What is required -> Extract every line of text from the data below and reproduce each one verbatim, leaving the pictures out of your answer.

Records for processing ->
^^^^

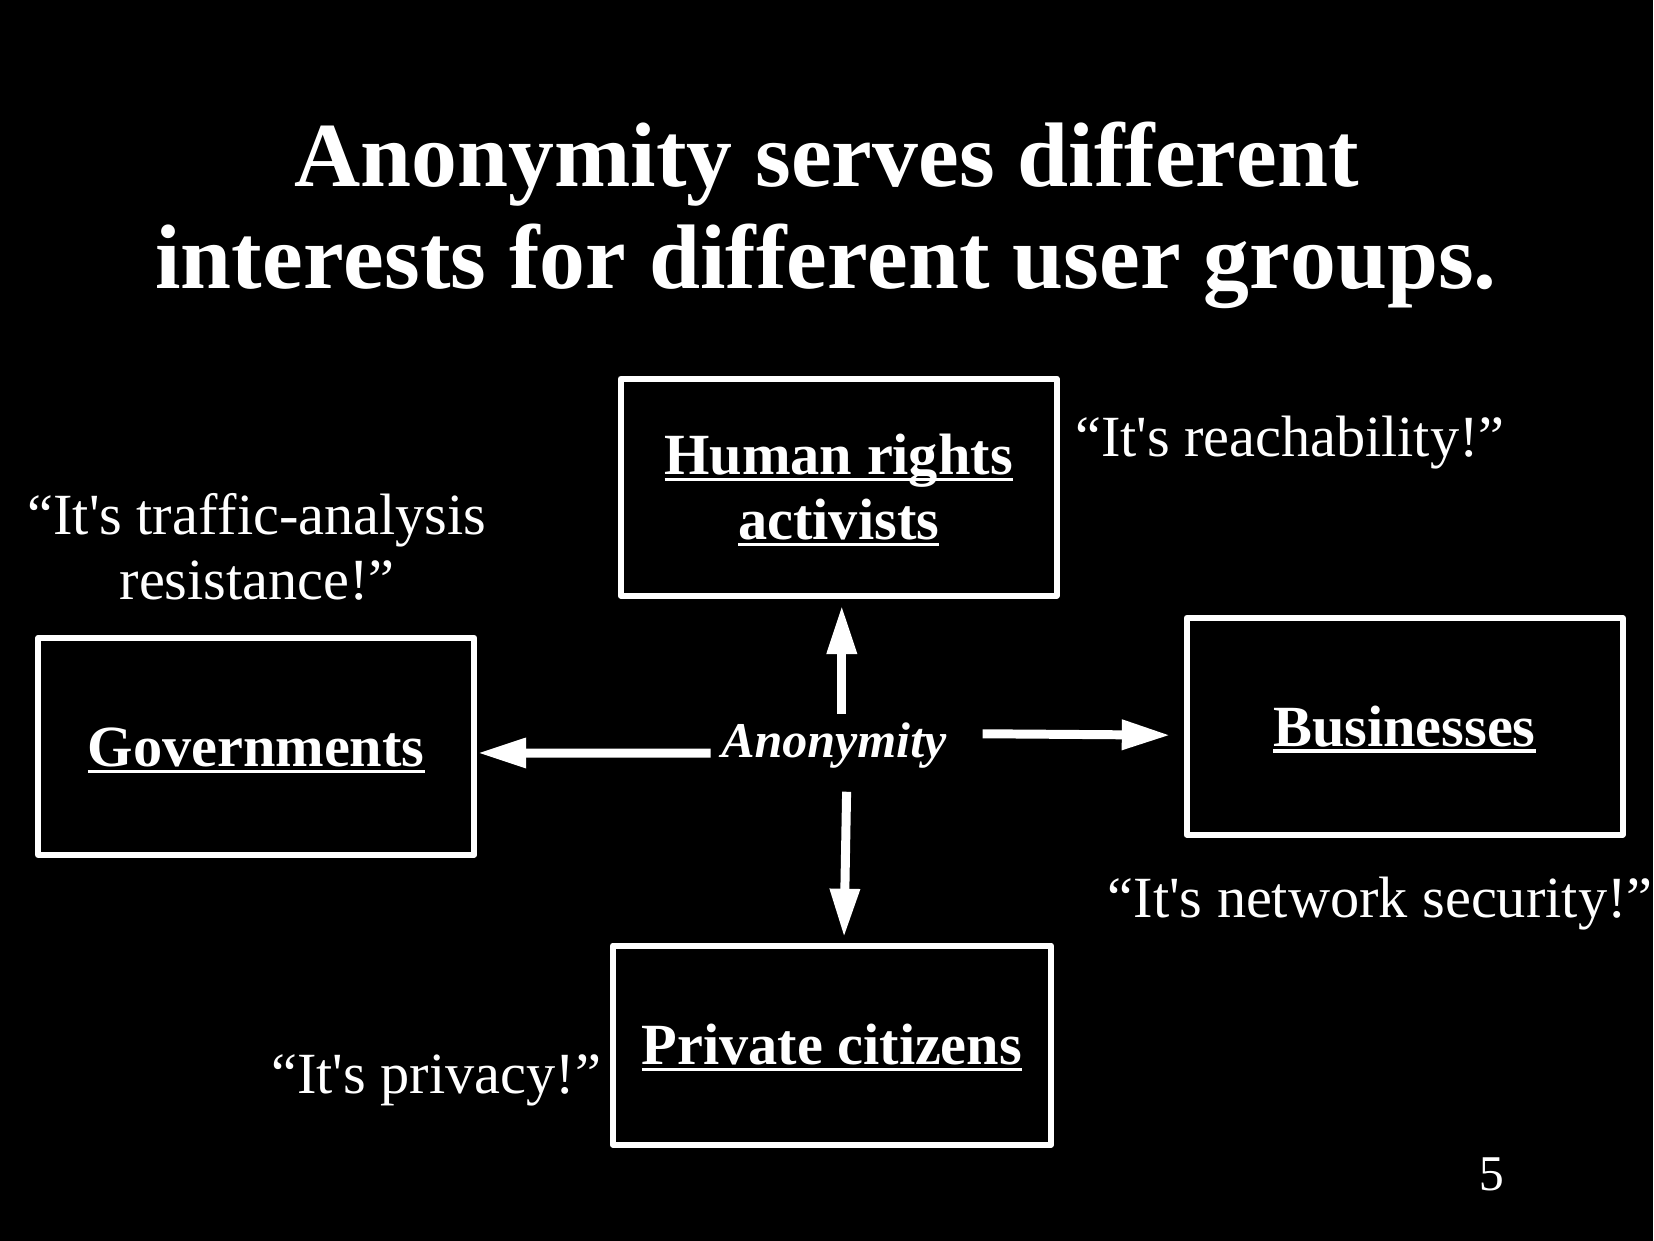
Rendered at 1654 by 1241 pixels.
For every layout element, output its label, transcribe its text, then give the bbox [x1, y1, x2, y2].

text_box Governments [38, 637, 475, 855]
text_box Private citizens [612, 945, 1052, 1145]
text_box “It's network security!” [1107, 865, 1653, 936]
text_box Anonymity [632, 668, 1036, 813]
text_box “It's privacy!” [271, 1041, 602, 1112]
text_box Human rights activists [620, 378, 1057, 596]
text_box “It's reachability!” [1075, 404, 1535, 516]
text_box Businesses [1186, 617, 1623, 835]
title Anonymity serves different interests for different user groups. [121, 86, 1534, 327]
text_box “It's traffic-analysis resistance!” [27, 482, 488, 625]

^^^^

Solution to this problem ->
Rendered at 1654 by 1241 pixels.
For every layout element, output its label, transcribe its text, then give the bbox [x1, y1, x2, y2].

text_box Governments [38, 637, 475, 855]
text_box Private citizens [612, 945, 1052, 1145]
text_box “It's network security!” [1107, 865, 1653, 936]
text_box Anonymity [632, 668, 1036, 813]
text_box “It's privacy!” [271, 1041, 602, 1112]
text_box Human rights activists [620, 378, 1057, 596]
text_box “It's reachability!” [1075, 404, 1535, 516]
text_box Businesses [1186, 617, 1623, 835]
title Anonymity serves different interests for different user groups. [121, 86, 1534, 327]
text_box “It's traffic-analysis resistance!” [27, 482, 488, 625]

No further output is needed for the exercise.